Starbucks’ wLAN service now covers 1,200 stores. With more than 40 million ‘mobile professionals’ in the US alone, the new service could pay off – but it faces fierce competition from other ISPs and foodservice companies. Starbucks needs to ensure its network is reliable and competitively priced, and also ensure its marketing strategy is highly effective.
Starbucks has expanded its high-speed wireless Internet access service to 1,200 stores.
Coffee chain Starbucks has partnered with Hewlett Packard and T-Mobile to offer high-speed wireless Internet access to customers at 1,200 of its stores. All the participating stores are currently in North America, but there are also pilot projects in London and Berlin.
The three partner companies are optimistic that by the end of the year one-third of Starbucks stores worldwide, an additional 800 cafes, will be equipped with high-speed wireless local area networks (wLANs).
The service allows customers with notebook computers or handheld devices to log on using their T-Mobile Internet access account and Hewlett-Packard software. Starbucks offers various packages at different price points – ranging from $12.00/hour for a pay-as-you-go plan to $49.95/month for nationwide unlimited use.

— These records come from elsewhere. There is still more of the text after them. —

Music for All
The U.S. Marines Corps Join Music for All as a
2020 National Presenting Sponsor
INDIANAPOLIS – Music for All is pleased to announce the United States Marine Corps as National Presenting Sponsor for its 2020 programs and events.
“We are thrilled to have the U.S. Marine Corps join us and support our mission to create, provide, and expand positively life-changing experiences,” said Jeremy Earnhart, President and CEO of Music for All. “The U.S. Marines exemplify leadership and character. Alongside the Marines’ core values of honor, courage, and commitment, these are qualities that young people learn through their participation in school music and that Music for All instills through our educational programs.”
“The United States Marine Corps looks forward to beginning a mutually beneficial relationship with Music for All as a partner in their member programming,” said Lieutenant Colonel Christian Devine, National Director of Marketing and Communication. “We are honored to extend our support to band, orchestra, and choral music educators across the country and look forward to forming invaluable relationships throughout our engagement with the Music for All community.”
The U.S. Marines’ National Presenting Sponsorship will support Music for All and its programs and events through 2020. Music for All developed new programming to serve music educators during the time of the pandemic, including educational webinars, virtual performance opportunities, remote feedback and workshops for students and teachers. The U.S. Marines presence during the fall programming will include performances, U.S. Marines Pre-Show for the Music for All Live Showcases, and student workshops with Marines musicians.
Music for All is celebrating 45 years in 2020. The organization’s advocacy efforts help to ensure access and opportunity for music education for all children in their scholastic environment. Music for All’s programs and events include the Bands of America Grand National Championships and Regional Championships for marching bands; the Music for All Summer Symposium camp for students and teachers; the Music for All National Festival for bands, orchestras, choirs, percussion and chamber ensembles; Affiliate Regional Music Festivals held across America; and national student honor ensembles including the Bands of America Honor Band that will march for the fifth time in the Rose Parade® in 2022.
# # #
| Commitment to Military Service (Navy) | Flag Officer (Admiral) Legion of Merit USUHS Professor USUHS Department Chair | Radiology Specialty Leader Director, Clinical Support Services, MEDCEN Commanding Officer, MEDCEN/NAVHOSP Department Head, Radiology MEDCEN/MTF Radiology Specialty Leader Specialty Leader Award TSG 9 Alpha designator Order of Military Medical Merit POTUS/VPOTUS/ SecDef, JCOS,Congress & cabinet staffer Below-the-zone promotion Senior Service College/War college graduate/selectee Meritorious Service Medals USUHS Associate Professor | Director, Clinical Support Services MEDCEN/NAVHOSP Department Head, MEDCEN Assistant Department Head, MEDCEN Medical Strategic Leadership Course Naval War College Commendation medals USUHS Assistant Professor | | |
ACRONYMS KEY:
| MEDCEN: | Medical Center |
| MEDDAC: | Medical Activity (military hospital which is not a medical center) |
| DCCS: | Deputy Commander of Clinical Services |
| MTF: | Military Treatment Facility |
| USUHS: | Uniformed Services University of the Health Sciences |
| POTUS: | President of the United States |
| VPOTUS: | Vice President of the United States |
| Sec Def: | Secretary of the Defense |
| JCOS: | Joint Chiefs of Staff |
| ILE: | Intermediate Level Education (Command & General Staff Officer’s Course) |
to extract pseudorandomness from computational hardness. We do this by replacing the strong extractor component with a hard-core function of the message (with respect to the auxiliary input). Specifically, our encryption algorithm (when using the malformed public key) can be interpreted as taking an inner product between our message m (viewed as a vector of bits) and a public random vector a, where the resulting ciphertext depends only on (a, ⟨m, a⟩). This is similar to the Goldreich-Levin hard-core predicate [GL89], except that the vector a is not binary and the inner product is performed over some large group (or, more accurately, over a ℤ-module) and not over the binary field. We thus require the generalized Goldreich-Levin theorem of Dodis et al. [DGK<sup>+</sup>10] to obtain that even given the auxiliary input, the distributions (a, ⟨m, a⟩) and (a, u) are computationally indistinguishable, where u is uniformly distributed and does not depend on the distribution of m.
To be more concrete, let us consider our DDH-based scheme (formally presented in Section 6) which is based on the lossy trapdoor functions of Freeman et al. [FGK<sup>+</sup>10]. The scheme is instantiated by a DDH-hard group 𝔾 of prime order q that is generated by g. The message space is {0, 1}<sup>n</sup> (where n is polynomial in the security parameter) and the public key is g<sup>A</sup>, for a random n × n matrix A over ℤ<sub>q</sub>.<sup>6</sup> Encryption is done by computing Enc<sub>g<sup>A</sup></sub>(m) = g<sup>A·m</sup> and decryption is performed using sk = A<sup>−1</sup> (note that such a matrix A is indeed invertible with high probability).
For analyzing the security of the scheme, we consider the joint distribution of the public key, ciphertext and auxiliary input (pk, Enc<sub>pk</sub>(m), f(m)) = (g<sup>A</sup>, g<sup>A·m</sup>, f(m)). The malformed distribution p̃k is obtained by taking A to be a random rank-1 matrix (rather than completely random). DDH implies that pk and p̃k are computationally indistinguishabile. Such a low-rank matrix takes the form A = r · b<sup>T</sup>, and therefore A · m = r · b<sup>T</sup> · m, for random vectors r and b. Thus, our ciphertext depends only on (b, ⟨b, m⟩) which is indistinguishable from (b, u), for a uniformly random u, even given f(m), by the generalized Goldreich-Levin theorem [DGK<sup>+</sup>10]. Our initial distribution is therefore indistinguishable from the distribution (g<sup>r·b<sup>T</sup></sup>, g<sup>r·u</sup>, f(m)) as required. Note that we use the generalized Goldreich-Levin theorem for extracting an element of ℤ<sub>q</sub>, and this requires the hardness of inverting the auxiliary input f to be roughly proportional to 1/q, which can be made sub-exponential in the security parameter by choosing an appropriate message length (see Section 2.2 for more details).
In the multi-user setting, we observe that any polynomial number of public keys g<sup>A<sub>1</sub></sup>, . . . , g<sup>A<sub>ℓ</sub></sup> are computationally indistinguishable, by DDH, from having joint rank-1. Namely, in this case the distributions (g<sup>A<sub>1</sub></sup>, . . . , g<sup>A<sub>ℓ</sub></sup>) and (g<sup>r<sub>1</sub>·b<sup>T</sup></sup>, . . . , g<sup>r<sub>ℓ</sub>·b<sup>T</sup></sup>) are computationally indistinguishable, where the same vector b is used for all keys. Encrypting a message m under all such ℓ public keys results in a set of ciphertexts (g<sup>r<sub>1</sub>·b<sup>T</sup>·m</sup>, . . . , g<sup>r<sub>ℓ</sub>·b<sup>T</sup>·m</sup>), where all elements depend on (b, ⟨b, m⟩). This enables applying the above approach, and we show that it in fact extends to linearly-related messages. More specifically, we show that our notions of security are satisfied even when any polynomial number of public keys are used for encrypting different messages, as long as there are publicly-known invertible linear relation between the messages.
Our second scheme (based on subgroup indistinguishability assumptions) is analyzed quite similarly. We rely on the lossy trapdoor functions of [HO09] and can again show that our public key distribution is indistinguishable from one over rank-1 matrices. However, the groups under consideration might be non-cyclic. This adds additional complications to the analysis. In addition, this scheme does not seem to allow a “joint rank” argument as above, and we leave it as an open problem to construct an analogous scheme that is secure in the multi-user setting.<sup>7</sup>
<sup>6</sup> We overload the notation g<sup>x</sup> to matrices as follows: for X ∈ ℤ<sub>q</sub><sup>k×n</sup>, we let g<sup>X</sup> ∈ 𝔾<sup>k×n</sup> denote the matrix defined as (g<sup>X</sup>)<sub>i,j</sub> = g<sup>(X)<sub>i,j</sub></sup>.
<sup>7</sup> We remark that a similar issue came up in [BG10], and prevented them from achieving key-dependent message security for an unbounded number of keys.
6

Howard Schultz, chairman and chief global strategist of Starbucks, said that the new offering aims to drive incremental traffic to our stores and also enhance the experience that our customers already have. Our stores have emerged as the third place between home and work. Starbucks plans a national newspaper advertising campaign in addition to in-store marketing initiatives to support the new service.
Since roughly 25% of corporate workers, or 40 million professionals in the US alone, spend more than 20% of their working time away from their station, the idea of high-speed wireless access in cafes is very compelling. The key to success will be consistent network quality at competitive prices, which the company believes that this network can provide.
At the same time, Starbucks should consider integrating this scheme with its successful loyalty card service. This would help drive recognition and usage, allowing the company to promote the new service heavily to its most loyal customers.